= Ini Kopuria =

Solomon Island Anglican missionary and saint

Ini Kopuria (died June 1945) was a Solomon Islands police officer from Maravovo, Guadalcanal, who founded the Melanesian Brotherhood in 1925. He and the Bishop of Melanesia, John Manwaring Steward, formed a brotherhood (known in the Mota language as Ira Reta Tasiu) to spread Christianity to non-Christian areas of Melanesia.

After being educated at the Anglican church schools of Pamua and later in Norfolk Island, he joined the police force. In 1924, while recovering in a hospital from a leg injury, Kopuria reported experiencing a vision in which Jesus conveyed to him that he was not fulfilling his assigned divine mission. With the support of Bishop Steward, Kopuria decided to establish a community of Solomon Islands men to act as missionaries. Having previously visited remote villages as a policeman, he intended to return to them as a missionary.

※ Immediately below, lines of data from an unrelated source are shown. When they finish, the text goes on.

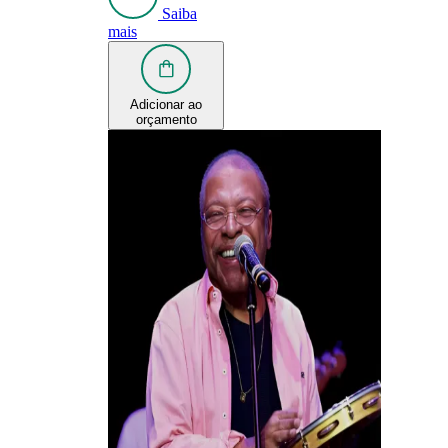
Saiba
mais
Adicionar ao
orçamento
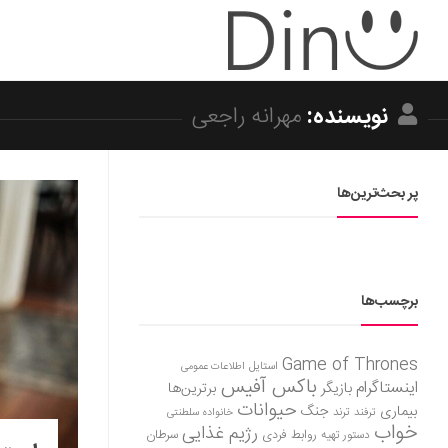
نویسنده:
مهرانه راجعی
پر بحث‌ترین‌ها
برچسب‌ها
Game of Thrones
استایل
اطلاعات عمومی
باکس آفیس
اینستاگرام
بازیگر
برترین‌ها
حیوانات
بیماری
جنگ
ترفند
ترند
خانواده سلطنتی
خواب
رژیم غذایی
روابط فردی
سرطان
دستور تهیه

On 28 October 1925 (which falls on the feast days of Saints Simon and Jude), he took vows renouncing possessions, marriage and freedom of action. He gave away all his property, including an area of his family's land at Tabalia, to the Brotherhood. The following year, the first six brothers joined him.

The Anglican Church of Melanesia and the Church of England commemorate Kopuria on their calendars of saints. Kopuria is commemorated in the Church of England on 6 June.